• _Text passage_:
##############################
Robots Directives | Joey Hoer's Blog

Search engines are powerful tools, yet it is surprisingly simple to provide direction to search engines and ensure that content is shown (and hidden) appropriately in search results. Likewise, it is surprisingly easy to make mistakes and instruct a search engine to show (or hide) content unintentionally. Understanding the basic tools that search engines provide allows website administrators to instruct search robots to ensure that important content appears in search results, and avoid making costly mistakes.

Indexing Methods

Search engines use three basic actions to discover new content to present in search results:

Crawl: page content is read by search engines
Follow: in-page links are traversed by search engines
Index: page is recorded and may appear in search results

Search engines provide content authors with tools to control behavior when new content is discovered: the robots.txt file and the robots tag.

The robots tag controls indexing and following, while the robots.txt file controls crawling (evidence of which can be seen in the Google search results: “A description for this result is not available because of this site’s robots.txt”).

Screenshot of Google Search results exhibiting content blocked by robots.txt

There are a number of directives (described by Google’s robots.txt specification as “guidelines for a crawler or group of crawlers”) that allow content authors to prevent search engines from crawling, following and indexing content; by default, there are no restrictions for crawling; pages are treated as crawlable [and] indexable… unless permission is specifically denied.

The primary directives for restricting search engine behavior are:

disallow: Do not crawl, access (i.e. read content from) the specified paths.
noindex: Do not index this page (i.e do not show in search results).
nofollow: Do not follow (i.e. attempt to crawl) links on the page.

Crawl Directives in `robots.txt`

The robots.txt is a plain text file accessible at the top-level directory of the host (domain) encoded in UTF-8.

Note: Crawlers will not check for robots.txt files in subdirectories.

In standard UNIX fashion, comments can be included at any location in the file using the “#” character; all remaining characters on that line are treated as a comment and are ignored.

Interestingly, “a maximum file size may be enforced per crawler. Content which exceeds the maximum file size may be ignored. Google currently enforces a size limit of 500 kilobytes”.

The robots.txt file is broken up into sections (called “groups”), each defined/separated by a user-agent record.

Only one group of group-member records is valid for a particular crawler… All other groups of records are ignored by the crawler… The order of the groups within the robots.txt file is irrelevant.

– Google’s robots.txt specification: Order of precedence for user-agents

Non-human Readable Files

Ensure that search engines can crawl CSS and JavaScript files.

Disallowing crawling of JavaScript or CSS files in your site’s robots.txt directly harms how well our algorithms render and index your content and can result in suboptimal rankings.
##############################
• _Stored entries_:
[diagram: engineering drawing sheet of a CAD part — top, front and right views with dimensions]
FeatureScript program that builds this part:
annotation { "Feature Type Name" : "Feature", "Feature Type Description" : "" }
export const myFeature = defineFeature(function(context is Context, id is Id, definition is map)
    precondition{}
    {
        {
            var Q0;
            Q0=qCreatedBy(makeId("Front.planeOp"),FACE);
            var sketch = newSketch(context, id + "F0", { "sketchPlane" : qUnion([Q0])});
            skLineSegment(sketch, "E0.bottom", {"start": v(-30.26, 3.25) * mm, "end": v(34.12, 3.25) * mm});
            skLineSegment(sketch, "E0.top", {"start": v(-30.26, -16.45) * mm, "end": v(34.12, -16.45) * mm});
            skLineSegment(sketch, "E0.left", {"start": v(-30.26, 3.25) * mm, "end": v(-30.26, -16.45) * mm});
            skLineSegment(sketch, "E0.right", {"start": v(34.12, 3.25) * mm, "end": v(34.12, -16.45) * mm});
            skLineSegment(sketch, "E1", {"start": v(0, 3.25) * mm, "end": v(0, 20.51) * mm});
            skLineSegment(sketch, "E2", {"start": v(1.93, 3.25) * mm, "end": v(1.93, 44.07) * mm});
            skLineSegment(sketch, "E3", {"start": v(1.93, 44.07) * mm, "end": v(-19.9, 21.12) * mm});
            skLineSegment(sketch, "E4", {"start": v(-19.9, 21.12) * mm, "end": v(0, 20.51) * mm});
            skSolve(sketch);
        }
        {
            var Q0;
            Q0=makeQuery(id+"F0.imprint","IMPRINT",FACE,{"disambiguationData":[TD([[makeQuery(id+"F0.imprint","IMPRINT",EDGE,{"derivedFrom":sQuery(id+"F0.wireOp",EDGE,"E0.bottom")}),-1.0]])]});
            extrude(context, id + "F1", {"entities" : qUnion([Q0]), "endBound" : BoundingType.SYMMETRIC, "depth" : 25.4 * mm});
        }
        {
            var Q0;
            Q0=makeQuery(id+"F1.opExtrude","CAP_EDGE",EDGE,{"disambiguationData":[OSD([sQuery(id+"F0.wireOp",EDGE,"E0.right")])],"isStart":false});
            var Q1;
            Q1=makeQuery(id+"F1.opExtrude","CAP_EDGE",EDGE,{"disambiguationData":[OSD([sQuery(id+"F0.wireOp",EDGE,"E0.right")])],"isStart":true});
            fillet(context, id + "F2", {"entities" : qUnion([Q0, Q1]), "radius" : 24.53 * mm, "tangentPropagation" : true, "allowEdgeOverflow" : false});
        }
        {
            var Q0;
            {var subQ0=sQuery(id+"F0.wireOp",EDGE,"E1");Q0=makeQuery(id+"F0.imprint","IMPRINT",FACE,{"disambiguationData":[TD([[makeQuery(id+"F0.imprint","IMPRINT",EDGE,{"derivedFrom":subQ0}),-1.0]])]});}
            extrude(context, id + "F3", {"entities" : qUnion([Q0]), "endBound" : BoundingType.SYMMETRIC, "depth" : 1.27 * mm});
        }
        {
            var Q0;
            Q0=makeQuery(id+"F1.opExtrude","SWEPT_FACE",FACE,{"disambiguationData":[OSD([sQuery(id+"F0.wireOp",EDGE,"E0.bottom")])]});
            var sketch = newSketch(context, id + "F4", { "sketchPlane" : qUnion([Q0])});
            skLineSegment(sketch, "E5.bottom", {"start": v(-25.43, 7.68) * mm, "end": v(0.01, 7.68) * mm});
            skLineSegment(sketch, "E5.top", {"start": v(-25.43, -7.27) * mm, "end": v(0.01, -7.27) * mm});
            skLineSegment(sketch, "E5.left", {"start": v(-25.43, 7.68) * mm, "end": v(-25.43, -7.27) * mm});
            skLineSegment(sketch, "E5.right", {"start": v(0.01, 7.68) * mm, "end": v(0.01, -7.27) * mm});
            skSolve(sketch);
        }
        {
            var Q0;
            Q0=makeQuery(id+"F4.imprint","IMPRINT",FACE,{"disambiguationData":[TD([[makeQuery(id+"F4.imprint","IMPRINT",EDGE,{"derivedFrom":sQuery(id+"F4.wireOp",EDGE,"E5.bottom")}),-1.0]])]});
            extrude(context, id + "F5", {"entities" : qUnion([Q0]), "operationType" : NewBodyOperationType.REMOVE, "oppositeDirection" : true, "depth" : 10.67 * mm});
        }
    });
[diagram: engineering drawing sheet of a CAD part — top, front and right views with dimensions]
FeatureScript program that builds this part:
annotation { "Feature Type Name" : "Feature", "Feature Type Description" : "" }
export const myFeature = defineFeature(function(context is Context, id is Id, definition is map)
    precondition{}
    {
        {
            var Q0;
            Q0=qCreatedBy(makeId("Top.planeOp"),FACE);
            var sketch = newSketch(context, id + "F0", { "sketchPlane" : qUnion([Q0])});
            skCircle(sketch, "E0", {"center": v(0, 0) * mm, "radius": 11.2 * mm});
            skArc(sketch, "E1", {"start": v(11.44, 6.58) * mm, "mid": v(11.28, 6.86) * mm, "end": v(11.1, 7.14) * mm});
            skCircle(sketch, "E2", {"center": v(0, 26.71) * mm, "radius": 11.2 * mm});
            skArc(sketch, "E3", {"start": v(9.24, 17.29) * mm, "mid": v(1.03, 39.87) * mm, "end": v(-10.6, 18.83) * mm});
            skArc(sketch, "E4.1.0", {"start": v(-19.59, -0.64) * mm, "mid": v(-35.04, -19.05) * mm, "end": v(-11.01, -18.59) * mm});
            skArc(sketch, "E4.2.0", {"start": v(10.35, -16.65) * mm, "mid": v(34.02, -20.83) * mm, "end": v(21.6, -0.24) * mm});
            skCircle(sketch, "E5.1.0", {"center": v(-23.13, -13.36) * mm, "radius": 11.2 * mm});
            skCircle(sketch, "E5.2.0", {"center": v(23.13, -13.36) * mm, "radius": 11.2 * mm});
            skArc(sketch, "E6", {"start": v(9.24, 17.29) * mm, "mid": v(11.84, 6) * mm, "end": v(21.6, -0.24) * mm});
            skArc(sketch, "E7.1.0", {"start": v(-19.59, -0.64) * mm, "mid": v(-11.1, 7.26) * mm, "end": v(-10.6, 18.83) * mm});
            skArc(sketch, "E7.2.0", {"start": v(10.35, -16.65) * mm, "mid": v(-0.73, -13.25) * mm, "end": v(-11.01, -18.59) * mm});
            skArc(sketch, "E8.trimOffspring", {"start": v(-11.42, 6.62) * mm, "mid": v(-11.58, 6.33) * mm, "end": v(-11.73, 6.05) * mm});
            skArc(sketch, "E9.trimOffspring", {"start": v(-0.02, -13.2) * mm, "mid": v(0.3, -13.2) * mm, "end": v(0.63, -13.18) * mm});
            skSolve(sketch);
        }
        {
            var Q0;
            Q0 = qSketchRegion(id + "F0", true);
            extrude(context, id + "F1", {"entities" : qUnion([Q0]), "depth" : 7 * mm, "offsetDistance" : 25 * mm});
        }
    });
##############################
• _Exercise requirements_:
- A) Copy out the passage of the robots directives text starting with "The primary directives" and going on through "on the page.", renaming each "search results" to "search listings".
- B) Answer these from the robots directives text:
(i) Where on the host must the robots.txt file be accessible?
(ii) What size limit does Google currently enforce on robots.txt files?
(iii) Which character marks a comment in robots.txt?
- C) Pick up the robots directives text after its last sentence and continue it.
None of the tasks draw on this material.

• _The answers_:
- A)
The primary directives for restricting search engine behavior are:

disallow: Do not crawl, access (i.e. read content from) the specified paths.
noindex: Do not index this page (i.e do not show in search listings).
nofollow: Do not follow (i.e. attempt to crawl) links on the page.

- B)
(i) At the top-level directory of the host (domain).
(ii) 500 kilobytes.
(iii) The "#" character.

- C)
– Updating our technical Webmaster Guidelines

If resources like JavaScript or CSS in separate files are blocked (say, with robots.txt) so that Googlebot can’t retrieve them, our indexing systems won’t be able to see your site like an average user. We recommend allowing Googlebot to retrieve JavaScript and CSS so that your content can be indexed better. This is especially important for mobile websites, where external resources like CSS and JavaScript help our algorithms understand that the pages are optimized for mobile.

– Understanding web pages better

Robots Tag

The robots tag may be defined either directly in the HTML as a meta tag:

<meta name="robots" content="noindex, nofollow">

Or in the HTTP X-Robots-Tag header:

X-Robots-Tag: noindex, nofollow

NOTE: A value of none is equivalent to noindex, nofollow.

The quantity and order of robots directives does not matter, if multiple directives exist, the most restrictive directive will be used:

If competing directives are encountered by our crawlers we will use the most restrictive directive we find.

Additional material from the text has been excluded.